### INSTRUCTIONS TO FOLLOW
Please convert the stretch of the material from the line containing "### Gebruikte bronnen" through the line containing "### Resultaat" into a JSON list of strings, one per line, skipping blank lines.

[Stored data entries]
%%

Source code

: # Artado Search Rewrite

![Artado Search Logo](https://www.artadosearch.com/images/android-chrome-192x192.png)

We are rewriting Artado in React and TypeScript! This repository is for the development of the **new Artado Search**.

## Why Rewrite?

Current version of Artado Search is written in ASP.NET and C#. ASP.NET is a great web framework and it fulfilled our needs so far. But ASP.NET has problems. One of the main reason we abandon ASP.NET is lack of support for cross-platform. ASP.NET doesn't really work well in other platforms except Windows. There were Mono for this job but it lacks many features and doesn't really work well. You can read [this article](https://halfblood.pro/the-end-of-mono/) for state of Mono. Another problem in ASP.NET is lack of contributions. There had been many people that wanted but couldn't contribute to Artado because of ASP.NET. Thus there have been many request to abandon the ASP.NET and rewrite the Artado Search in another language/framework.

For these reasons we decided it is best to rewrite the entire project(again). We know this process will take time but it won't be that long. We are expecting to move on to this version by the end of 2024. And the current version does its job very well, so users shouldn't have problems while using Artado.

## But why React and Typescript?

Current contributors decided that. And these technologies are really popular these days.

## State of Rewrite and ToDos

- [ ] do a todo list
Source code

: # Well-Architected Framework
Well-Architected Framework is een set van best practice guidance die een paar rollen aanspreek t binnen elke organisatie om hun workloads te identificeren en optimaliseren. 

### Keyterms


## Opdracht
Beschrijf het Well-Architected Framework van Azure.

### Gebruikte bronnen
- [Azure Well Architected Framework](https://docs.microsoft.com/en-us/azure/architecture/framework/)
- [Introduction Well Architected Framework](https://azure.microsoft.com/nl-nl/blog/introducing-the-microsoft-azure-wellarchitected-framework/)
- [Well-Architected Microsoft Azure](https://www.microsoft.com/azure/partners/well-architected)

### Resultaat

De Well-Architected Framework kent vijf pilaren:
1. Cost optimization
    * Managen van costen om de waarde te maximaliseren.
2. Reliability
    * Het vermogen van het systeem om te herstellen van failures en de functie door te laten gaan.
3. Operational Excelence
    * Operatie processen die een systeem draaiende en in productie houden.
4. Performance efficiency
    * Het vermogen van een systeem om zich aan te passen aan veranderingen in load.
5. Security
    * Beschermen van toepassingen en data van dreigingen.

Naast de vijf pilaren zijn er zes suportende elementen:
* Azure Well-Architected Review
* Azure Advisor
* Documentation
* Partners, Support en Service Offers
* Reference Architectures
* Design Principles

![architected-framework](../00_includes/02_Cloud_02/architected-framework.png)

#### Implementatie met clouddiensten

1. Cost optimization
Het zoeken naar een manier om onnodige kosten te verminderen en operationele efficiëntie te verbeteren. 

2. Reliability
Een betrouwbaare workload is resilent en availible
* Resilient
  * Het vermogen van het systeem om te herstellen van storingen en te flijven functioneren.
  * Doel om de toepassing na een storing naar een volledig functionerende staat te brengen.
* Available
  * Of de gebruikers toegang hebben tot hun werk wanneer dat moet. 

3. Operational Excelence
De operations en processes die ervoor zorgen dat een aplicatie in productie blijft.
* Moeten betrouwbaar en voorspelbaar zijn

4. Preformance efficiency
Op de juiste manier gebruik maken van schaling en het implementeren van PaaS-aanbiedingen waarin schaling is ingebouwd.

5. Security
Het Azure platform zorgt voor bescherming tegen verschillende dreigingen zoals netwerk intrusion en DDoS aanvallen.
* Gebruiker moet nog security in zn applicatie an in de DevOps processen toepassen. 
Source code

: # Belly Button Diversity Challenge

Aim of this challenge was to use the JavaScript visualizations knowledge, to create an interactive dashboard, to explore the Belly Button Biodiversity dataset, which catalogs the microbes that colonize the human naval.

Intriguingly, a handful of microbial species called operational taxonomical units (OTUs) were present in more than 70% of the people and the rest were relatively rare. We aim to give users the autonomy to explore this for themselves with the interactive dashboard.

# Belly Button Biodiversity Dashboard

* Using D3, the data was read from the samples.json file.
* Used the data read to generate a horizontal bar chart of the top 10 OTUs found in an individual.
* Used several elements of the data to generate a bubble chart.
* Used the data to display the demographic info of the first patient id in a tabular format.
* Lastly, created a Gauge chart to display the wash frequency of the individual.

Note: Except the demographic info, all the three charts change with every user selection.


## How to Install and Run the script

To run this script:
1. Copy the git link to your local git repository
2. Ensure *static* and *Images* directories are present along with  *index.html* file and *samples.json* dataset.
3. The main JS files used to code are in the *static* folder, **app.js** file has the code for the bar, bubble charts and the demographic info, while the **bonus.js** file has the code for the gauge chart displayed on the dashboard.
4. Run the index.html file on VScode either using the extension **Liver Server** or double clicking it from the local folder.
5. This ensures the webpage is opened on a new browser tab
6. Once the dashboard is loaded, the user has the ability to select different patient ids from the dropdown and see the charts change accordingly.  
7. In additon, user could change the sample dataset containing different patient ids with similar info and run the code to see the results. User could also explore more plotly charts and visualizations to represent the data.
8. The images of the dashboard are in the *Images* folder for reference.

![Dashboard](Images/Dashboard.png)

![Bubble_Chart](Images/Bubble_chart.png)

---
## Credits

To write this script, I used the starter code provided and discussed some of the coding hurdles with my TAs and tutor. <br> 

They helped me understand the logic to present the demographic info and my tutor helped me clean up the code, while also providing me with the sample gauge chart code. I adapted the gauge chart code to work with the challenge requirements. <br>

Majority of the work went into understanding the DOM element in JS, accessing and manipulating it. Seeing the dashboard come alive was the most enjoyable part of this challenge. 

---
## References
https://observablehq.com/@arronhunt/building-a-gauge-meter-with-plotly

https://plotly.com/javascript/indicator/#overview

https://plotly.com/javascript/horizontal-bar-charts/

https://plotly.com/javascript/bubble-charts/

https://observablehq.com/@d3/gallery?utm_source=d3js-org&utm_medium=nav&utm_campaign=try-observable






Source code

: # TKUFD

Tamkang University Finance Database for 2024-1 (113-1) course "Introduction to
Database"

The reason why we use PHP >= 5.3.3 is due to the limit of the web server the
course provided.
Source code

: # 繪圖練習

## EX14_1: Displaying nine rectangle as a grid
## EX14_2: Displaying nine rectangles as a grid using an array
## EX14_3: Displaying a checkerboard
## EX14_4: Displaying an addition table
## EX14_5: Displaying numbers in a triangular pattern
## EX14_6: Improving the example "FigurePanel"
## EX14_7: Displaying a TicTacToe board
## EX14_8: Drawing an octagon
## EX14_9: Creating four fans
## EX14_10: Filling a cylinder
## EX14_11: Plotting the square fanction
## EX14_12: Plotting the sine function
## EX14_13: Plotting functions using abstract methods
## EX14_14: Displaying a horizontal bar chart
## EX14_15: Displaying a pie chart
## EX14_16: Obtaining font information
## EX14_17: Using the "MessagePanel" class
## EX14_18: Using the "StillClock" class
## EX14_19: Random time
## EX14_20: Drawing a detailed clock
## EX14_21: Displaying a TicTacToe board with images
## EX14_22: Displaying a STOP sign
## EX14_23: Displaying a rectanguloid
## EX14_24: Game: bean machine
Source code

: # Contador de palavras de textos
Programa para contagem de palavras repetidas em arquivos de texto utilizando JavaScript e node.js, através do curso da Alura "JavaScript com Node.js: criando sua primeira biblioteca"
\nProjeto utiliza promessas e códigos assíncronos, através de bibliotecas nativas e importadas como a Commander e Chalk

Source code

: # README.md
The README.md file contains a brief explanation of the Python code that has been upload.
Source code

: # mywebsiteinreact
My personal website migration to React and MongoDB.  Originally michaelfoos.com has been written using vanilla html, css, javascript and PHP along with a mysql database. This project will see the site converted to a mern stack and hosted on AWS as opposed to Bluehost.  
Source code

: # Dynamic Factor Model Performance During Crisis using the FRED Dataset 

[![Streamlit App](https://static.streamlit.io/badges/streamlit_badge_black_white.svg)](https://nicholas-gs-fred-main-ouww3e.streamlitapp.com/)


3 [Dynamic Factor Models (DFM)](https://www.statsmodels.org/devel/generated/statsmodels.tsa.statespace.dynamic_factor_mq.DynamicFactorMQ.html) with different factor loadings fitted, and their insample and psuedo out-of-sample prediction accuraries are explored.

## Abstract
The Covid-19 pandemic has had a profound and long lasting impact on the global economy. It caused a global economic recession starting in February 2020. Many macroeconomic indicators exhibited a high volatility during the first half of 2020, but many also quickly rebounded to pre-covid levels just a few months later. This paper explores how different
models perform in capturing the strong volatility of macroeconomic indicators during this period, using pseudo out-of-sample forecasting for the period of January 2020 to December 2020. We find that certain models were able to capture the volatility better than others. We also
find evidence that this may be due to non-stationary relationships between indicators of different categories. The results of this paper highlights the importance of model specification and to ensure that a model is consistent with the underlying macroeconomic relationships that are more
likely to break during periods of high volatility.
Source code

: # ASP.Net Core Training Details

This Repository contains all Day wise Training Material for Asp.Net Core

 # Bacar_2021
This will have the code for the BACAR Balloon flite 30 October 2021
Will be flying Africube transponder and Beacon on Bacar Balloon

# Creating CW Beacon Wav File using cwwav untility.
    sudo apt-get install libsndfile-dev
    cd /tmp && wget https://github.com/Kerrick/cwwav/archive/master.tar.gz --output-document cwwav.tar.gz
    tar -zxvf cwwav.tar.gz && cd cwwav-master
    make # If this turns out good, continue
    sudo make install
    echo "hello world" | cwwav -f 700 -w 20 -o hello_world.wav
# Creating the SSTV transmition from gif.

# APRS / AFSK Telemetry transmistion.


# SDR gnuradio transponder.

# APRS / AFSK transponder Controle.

%%

### RESPONSE FOR THIS EXERCISE
[
  "### Gebruikte bronnen",
  "- [Azure Well Architected Framework](https://docs.microsoft.com/en-us/azure/architecture/framework/)",
  "- [Introduction Well Architected Framework](https://azure.microsoft.com/nl-nl/blog/introducing-the-microsoft-azure-wellarchitected-framework/)",
  "- [Well-Architected Microsoft Azure](https://www.microsoft.com/azure/partners/well-architected)",
  "### Resultaat"
]